Character n-grams are especially powerful for:

from sklearn.feature_extraction.text import CountVectorizer
char_vectorizer = CountVectorizer(
analyzer='char_wb', # char n-grams, respecting word boundaries
ngram_range=(3, 5),
max_features=200
)
texts = ["tokenization", "tokenizing", "tokenizer", "untokenized"]
X = char_vectorizer.fit_transform(texts)
features = char_vectorizer.get_feature_names_out()
print("Character n-gram features:", features[:15])

N-gram Language Model

A language model assigns probabilities to sequences of words. An n-gram language model estimates the probability of the next word based on the previous n-1 words:

from nltk.lm import MLE, Laplace
from nltk.lm.preprocessing import padded_everygram_pipeline
from nltk.tokenize import word_tokenize, sent_tokenize
import nltk
text = """
Natural language processing is a field of AI. Language models learn patterns
from text data.
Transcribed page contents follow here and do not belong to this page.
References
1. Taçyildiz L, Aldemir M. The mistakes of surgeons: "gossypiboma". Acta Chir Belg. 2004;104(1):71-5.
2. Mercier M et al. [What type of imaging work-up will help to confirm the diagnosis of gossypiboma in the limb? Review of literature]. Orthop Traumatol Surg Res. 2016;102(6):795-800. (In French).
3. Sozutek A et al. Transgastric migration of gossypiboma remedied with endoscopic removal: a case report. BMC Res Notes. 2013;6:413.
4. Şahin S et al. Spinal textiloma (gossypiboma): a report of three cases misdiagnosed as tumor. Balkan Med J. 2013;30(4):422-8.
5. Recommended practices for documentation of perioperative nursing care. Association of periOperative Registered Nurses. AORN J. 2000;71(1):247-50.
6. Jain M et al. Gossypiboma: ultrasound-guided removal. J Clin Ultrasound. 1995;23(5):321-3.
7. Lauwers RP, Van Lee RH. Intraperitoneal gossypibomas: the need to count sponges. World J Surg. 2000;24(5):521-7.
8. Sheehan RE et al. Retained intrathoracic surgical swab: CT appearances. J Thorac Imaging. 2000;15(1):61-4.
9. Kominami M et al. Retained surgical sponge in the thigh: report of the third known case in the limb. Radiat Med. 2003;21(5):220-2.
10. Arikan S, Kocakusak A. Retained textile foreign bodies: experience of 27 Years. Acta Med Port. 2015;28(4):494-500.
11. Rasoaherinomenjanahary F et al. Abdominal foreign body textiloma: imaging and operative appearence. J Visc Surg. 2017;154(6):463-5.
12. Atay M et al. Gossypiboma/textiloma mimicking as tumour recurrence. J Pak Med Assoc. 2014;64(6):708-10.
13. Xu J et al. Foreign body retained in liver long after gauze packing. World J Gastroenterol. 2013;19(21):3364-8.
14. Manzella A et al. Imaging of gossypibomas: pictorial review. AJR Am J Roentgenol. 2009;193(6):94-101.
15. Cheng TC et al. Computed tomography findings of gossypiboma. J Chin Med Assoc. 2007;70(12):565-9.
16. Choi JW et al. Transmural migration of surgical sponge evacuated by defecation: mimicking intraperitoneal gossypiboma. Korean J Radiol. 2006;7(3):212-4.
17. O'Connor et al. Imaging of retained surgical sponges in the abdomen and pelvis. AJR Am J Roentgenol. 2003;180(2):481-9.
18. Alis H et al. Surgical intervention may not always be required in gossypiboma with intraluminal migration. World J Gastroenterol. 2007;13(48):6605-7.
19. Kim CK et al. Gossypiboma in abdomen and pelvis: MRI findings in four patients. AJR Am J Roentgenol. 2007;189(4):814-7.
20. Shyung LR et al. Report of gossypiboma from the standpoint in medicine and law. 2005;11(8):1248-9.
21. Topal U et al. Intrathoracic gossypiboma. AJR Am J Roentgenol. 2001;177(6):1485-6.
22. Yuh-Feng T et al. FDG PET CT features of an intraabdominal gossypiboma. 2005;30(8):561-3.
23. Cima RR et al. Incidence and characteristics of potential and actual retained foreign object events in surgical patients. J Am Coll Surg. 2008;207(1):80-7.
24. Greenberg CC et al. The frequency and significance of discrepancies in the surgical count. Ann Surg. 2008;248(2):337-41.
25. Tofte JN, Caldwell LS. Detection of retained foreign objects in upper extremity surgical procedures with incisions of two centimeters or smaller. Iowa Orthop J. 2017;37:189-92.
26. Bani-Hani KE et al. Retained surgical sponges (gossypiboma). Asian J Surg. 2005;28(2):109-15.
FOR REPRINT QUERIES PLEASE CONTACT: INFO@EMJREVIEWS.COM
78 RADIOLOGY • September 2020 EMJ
Modern NLP systems use deep learning. Transformers have
revolutionized language understanding and generation.
"""
sentences = [word_tokenize(s.lower()) for s in sent_tokenize(text)]
n = 3 # trigram model
train_data, vocab = padded_everygram_pipeline(n, sentences)
# Train an MLE trigram model
model = MLE(n)
model.fit(train_data, vocab)
# Score a sequence
print(model.score("language", ["natural", "language"])) # P("language" | "natural language")
# Generate text
generated = list(model.generate(10, random_seed=42))
print("Generated:", ' '.join(generated))

Practical Applications

Sentiment analysis features — bigrams like “not good” or “very fast” carry more sentiment than individual words.

Spam detection — character 4-grams catch obfuscation tricks like “V1agra” and “Vi@gra”.

Autocomplete — suggest the next word based on the most probable n-gram completion.

Plagiarism detection — compare character n-gram overlap between documents.

Language identification — character bigram/trigram distributions are language-specific fingerprints.

Named entity detection preprocessing — bigrams like “New York”, “Los Angeles” are more likely entities than either word alone.


N-gram Perplexity

Perplexity measures how well a language model predicts a test set. Lower perplexity = better model:

from nltk.lm import MLE, Laplace
from nltk.lm.preprocessing import padded_everygram_pipeline
# Laplace smoothing handles unseen n-grams (avoids zero probability)
model_laplace = Laplace(2)
train_data, vocab = padded_everygram_pipeline(2, sentences)
model_laplace.fit(train_data, vocab)
test_sentences = [word_tokenize("language models process text")]
test_data = [list(ngrams(s, 2)) for s in test_sentences]
perplexity = model_laplace.perplexity(test_data[0])
print(f"Perplexity: {perplexity:.2f}")

N-gram language models have been largely superseded by neural LMs (GPT, BERT), but they remain useful for lightweight, interpretable applications where a large model isn’t justified.